Spanish Study: Subcutaneous Trastuzumab Administration Saves Time, Money


A newly published study finds that subcutaneous administration of trastuzumab produces substantial time savings for healthcare providers and patients, as well as reduced costs.

In patients with early or metastatic HER2-positive breast cancer or HER2-positive metastatic gastric cancer, trastuzumab is administered every 3 weeks for 1 year (or until disease progression) by intravenous infusion. The duration of administration is typically 90 minutes in the first infusion, and 30 minutes for each subsequent administration. A subcutaneous (SC) administration of reference trastuzumab, Herceptin, is approved for use in the European Union (and is undergoing a phase 3 trial in the United States). A newly published study, appearing in Clinical and Translational Oncology, finds that SC administration of trastuzumab produces substantial time savings for healthcare providers and patients, as well as reduced costs.

The prospective, observational time-and-motion study conducted in 3 medical centers in Spain recorded the active time that providers expended on trastuzumab SC- and intravenous- (IV) related tasks (including collection, reconstitution, and signing off on the prepared trastuzumab, as well as installing the venous catheter, administering pre-medications, monitoring the patient, and other tasks), and calculated provider time as the mean sum of tasks over 154 administrations. Researchers also calculated mean patient infusion chair time and treatment room time.

Staff costs were calculated using Spanish salaries, and direct costs (including the cost of consumables and of trastuzumab) and indirect costs (including loss of productivity) were also calculated.

In total, 159 patients received trastuzumab in IV administration, and 148 patients received SC trastuzumab. SC administration was associated with reduced active provider time in all 3 centers, with an average time of 13.2 minutes (95% CI; range, 8.9-17.5) versus 27.2 minutes for IV administration (95% CI; range, 2.18-32.6).
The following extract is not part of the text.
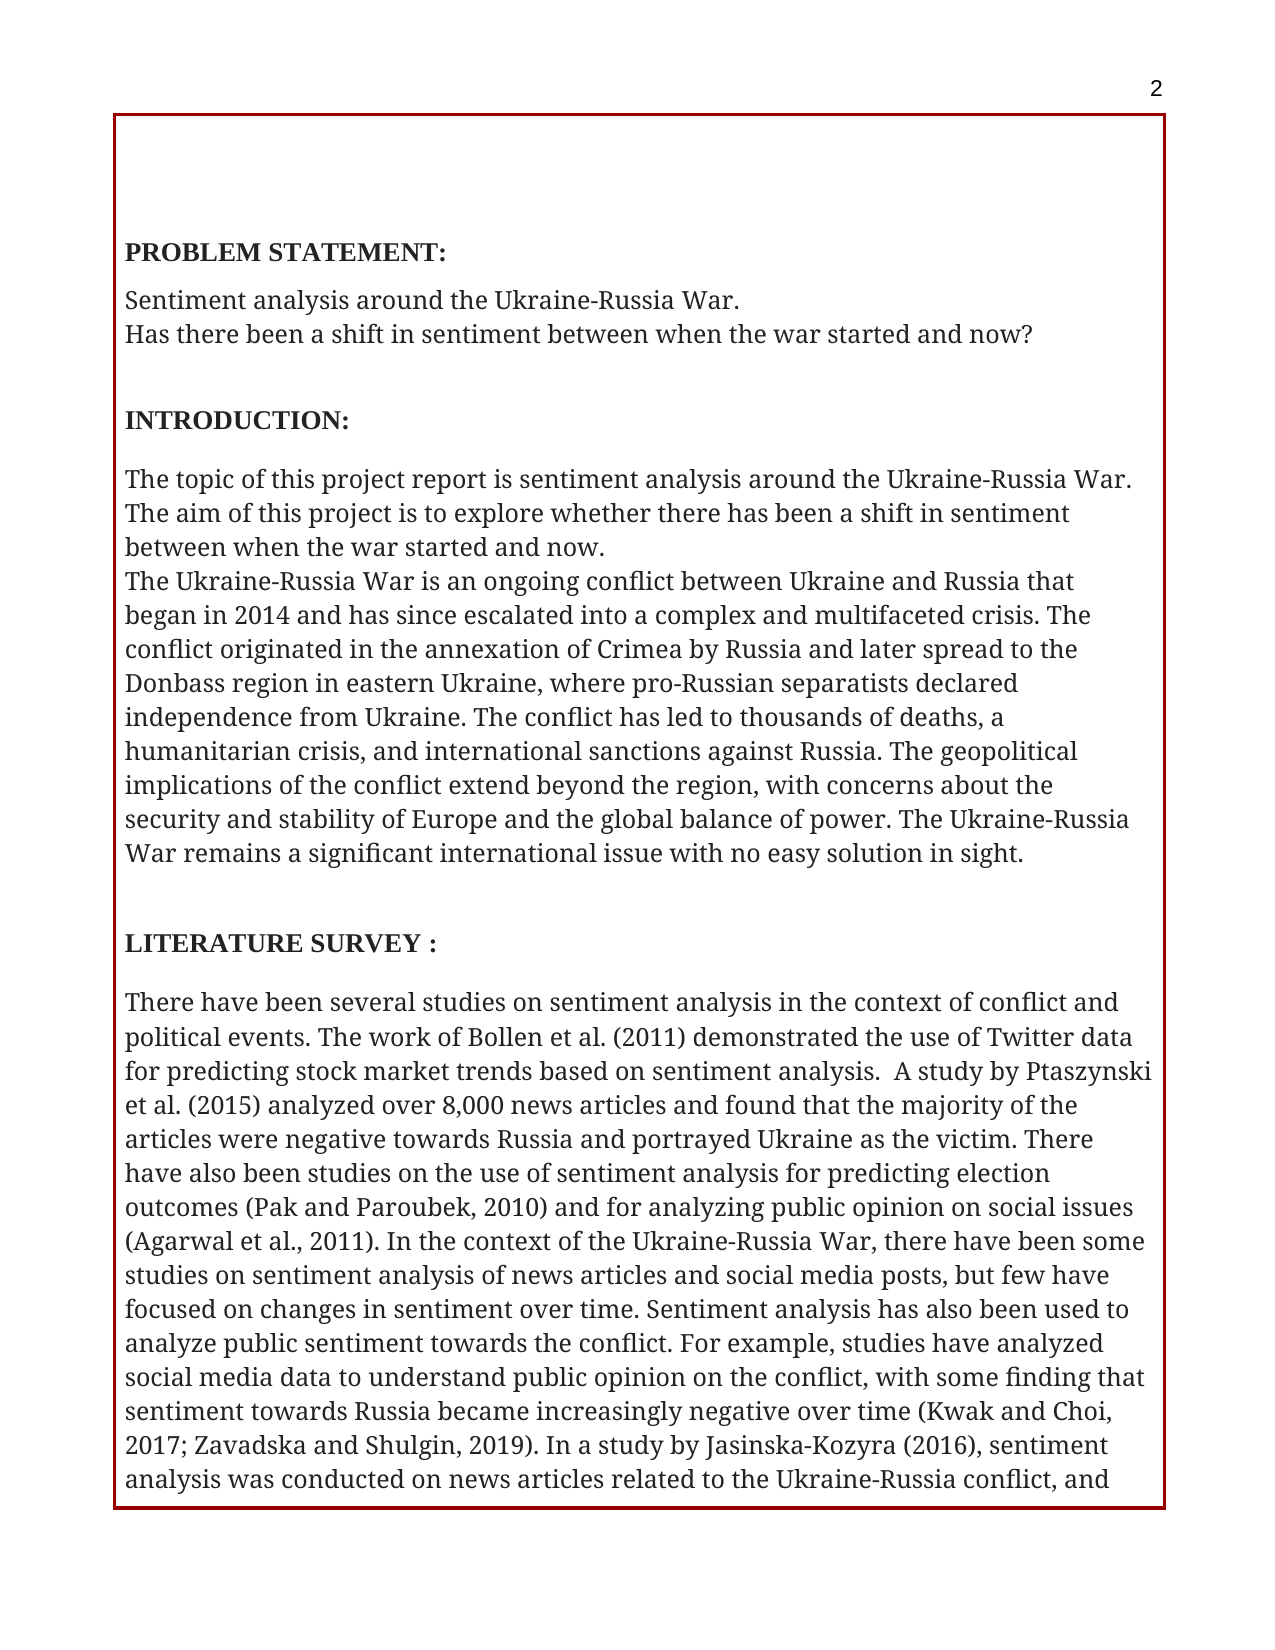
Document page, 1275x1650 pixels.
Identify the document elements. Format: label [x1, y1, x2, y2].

table_header [116, 116, 1163, 1506]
The greatest reduction was in nursing time, but there were also significant reductions in pharmacist and nursing assistant time.

SC administration also reduced the time spent in the treatment room, as it eliminated catheter, premedication, drug transport, and monitoring tasks. In the preparation area, SC trastuzumab resulted in reduced material preparation time (3.9 minutes versus 6.0 minutes) and drug reconstitution time (0 minutes versus 5.9 minutes). The researchers estimate that a complete treatment cycle of IV trastuzumab would require 8.2 hours of provider time, while a complete treatment cycle of SC trastuzumab would require 4 hours.

SC trastuzumab for 18 cycles for 1 patient was estimated to save €121.57 ($143.39) in provider time costs, €112.52 ($132.72) in consumables, and €745.51 ($879.31) in the cost of trastuzumab (measured by reported ex-factory price). In terms of indirect costs (lost productivity), SC trastuzumab reduced per-patient costs for an 18-cycle treatment by €152.83 ($180.26). SC trastuzumab provided an overall cost savings (including direct and indirect costs) of €1132.43 ($1335.68).

The researchers concluded that SC trastuzumab could reduce provider and patient time, and could thereby improve patients’ quality of life and produce cost savings for the Spanish health system. The researchers estimate that 4000 to 5000 women in Spain could be eligible for treatment with trastuzumab for early breast cancer, and the savings realized through SC administration could total as much as €4 million ($4.72 million).